Parça boyutu dağılımı bitkileri nasıl etkiler?
Farklı minerallerin hem oranı hem de temsili toprağın agro-teknik özelliklerini etkiler. Özellikle bileşim, toprağın su-hava ortamını, erozyon süreçlerine eğilimini, agregasyonunu, yoğunluğunu, biyolojik ve kimyasal niteliklerini belirleyebilir. Dolayısıyla örneğin kumlu ve killi topraklar ortamın hava ve nem alışverişi açısından zayıf olmasına neden olur. Bu, çoğu bitki için zararlıdır - özellikle verimli tabakanın ekimin doğasından da etkilendiği tarım arazilerinde yetiştirilenler.
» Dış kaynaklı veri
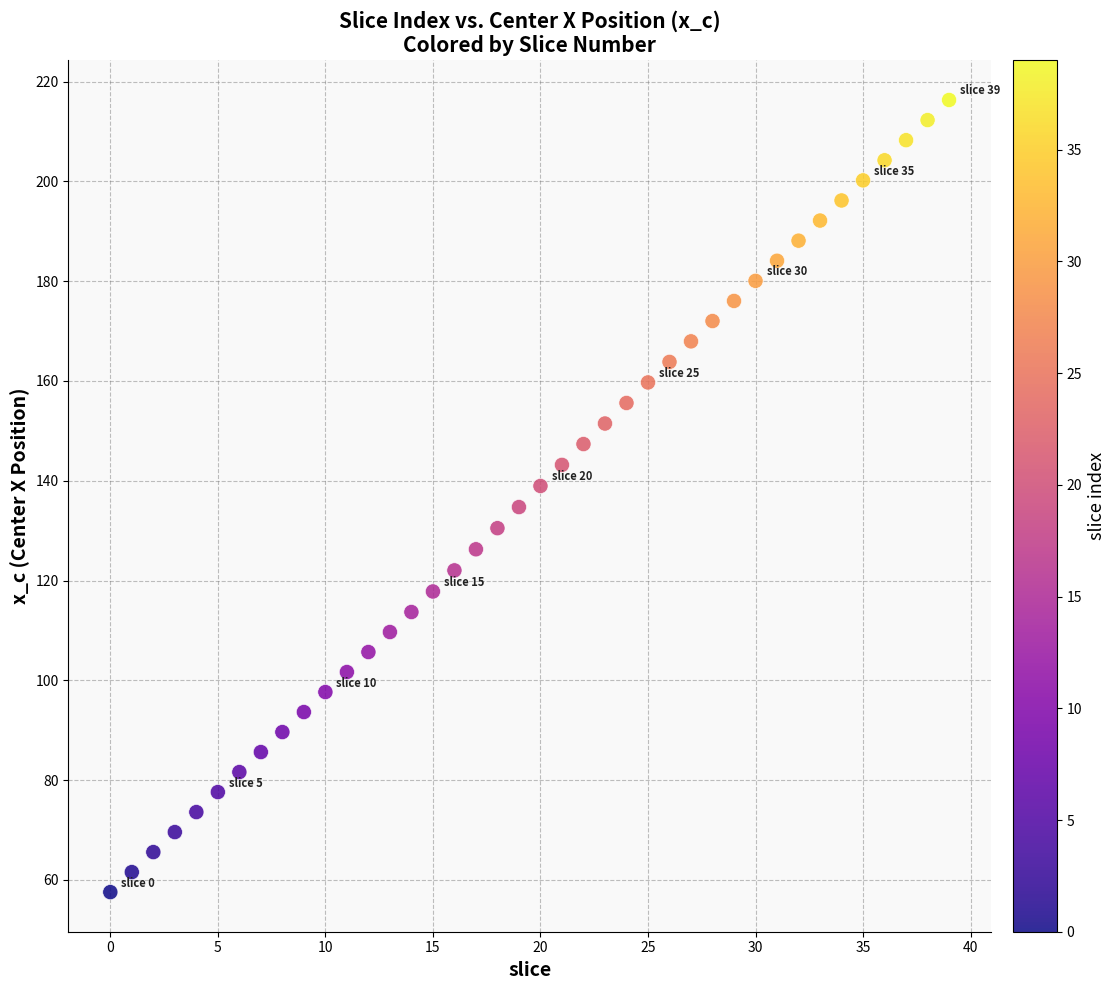

What is the range of Y values (max minus min)?

158.8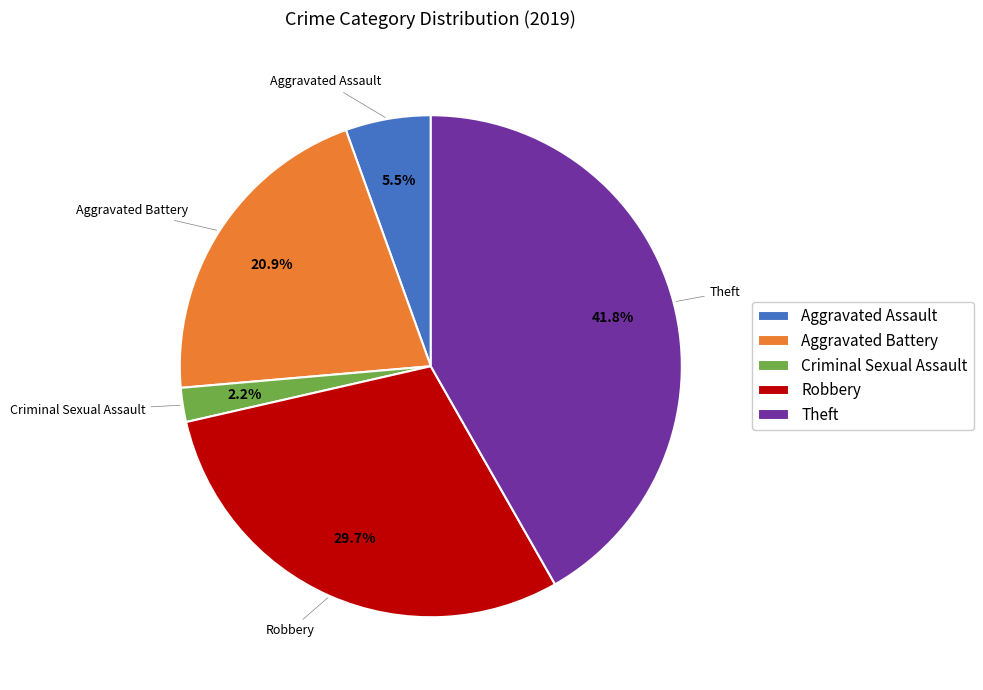

What is the total percentage of Aggravated Battery and Theft?

62.6%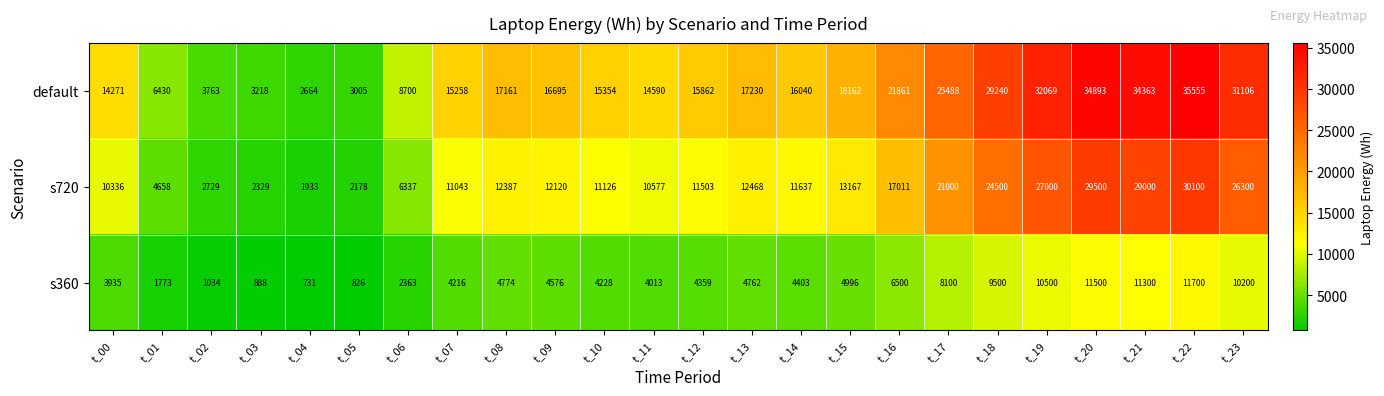

Where does the default series first go above 16695?

t_08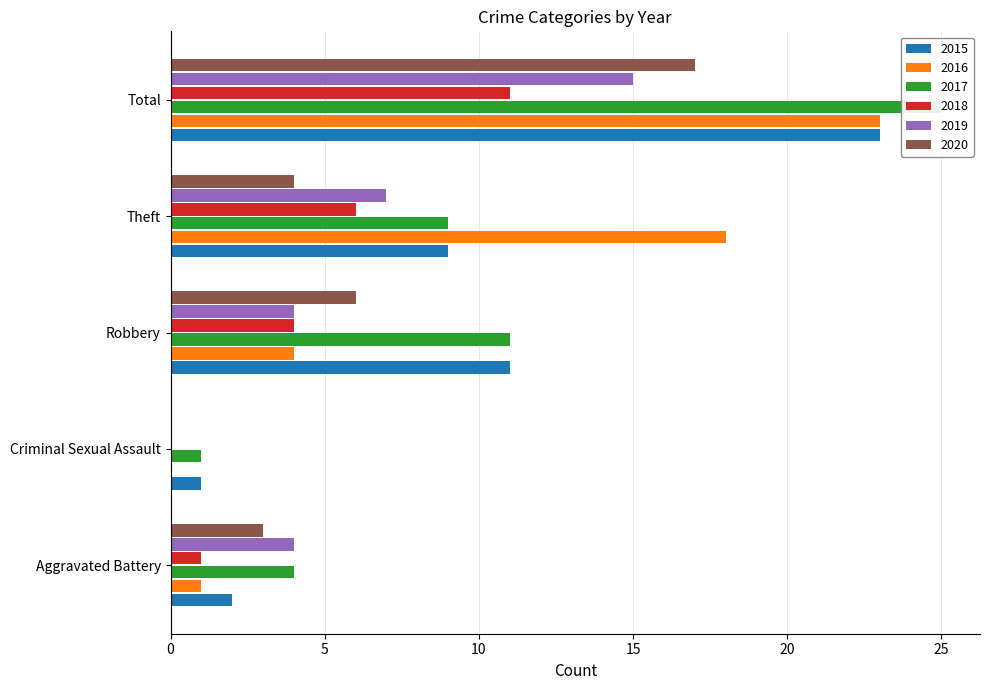

At which category does the chart reach its minimum across all series?

Criminal Sexual Assault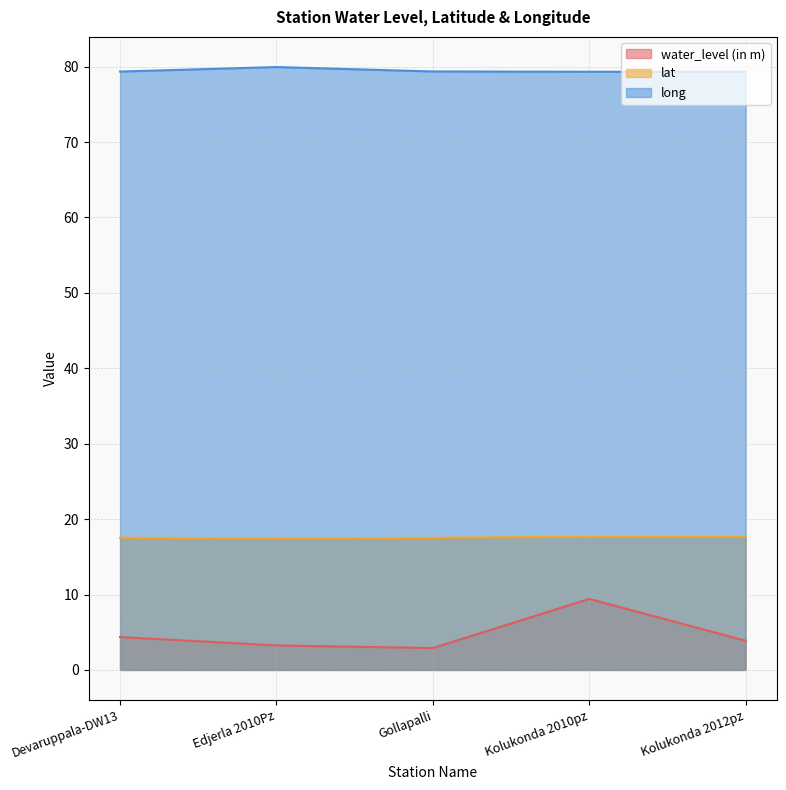

Does the chart display data point markers on the line(s)?

No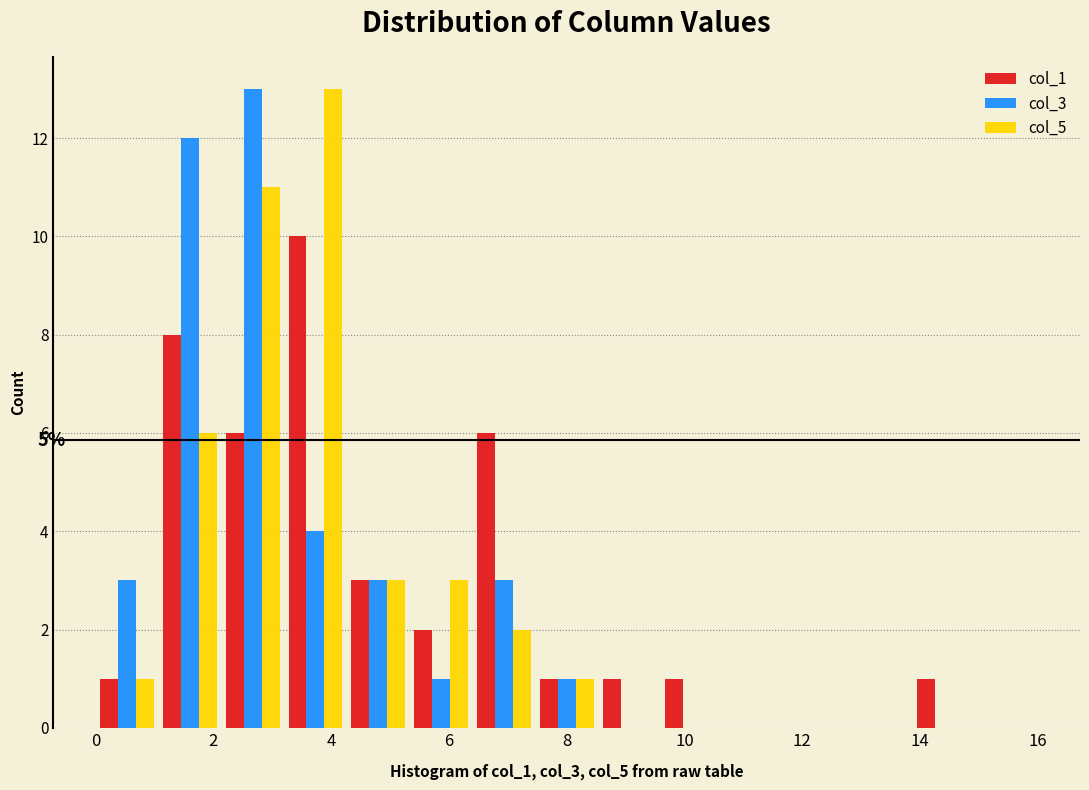

In the col_1 series, which range on the x-axis has the tallest bar?

3.2 to 4.2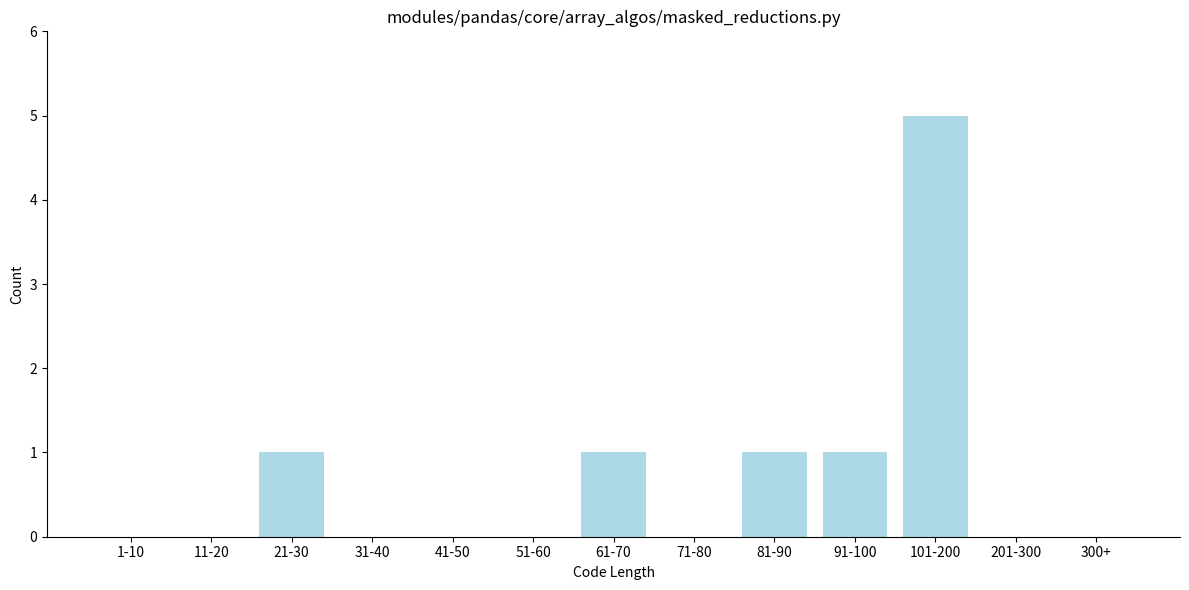

Reading left to right, extract all data points from this chart.

1-10=0	11-20=0	21-30=1	31-40=0	41-50=0	51-60=0	61-70=1	71-80=0	81-90=1	91-100=1	101-200=5	201-300=0	300+=0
Ancak granülometrik kompozisyon, bitki örtüsü için yapı ve yoğunluk açısından değil, faydalı elementlerin içeriği açısından önemlidir. Bazen kendi içinde magnezyum, fosfor ve tuzların varlığı, ek gübre ihtiyacını ortadan kaldırarak optimal bir besin tabanı tabakası sağlar.
Sonuç
Tanecik boyutu dağılımı için toprağın analizine yönelik teknolojik yaklaşımlara bir örnek, en son ölçüm cihazlarının temel fiziksel kuralları ve kalıpları kullanan araştırma yöntemleriyle nasıl rekabet etmediğini gösterir. Tabii ki toprağın granülometrik bileşiminin mikrometrik analizlerle belirlenmesinin kalite performansı açısından dolaylı yöntemlere kapıldığı söylenemez. Ancak pratiklik açısından daha etkili olan ikinci gruptur. Aynı zamanda, yüksek hassasiyetli teknik araçlar kullanma konsepti de hiç iptal edilmedi. En umut verici yöntemler, yalnızca araştırmanın iki ilkesini birleştirmeyi içerir.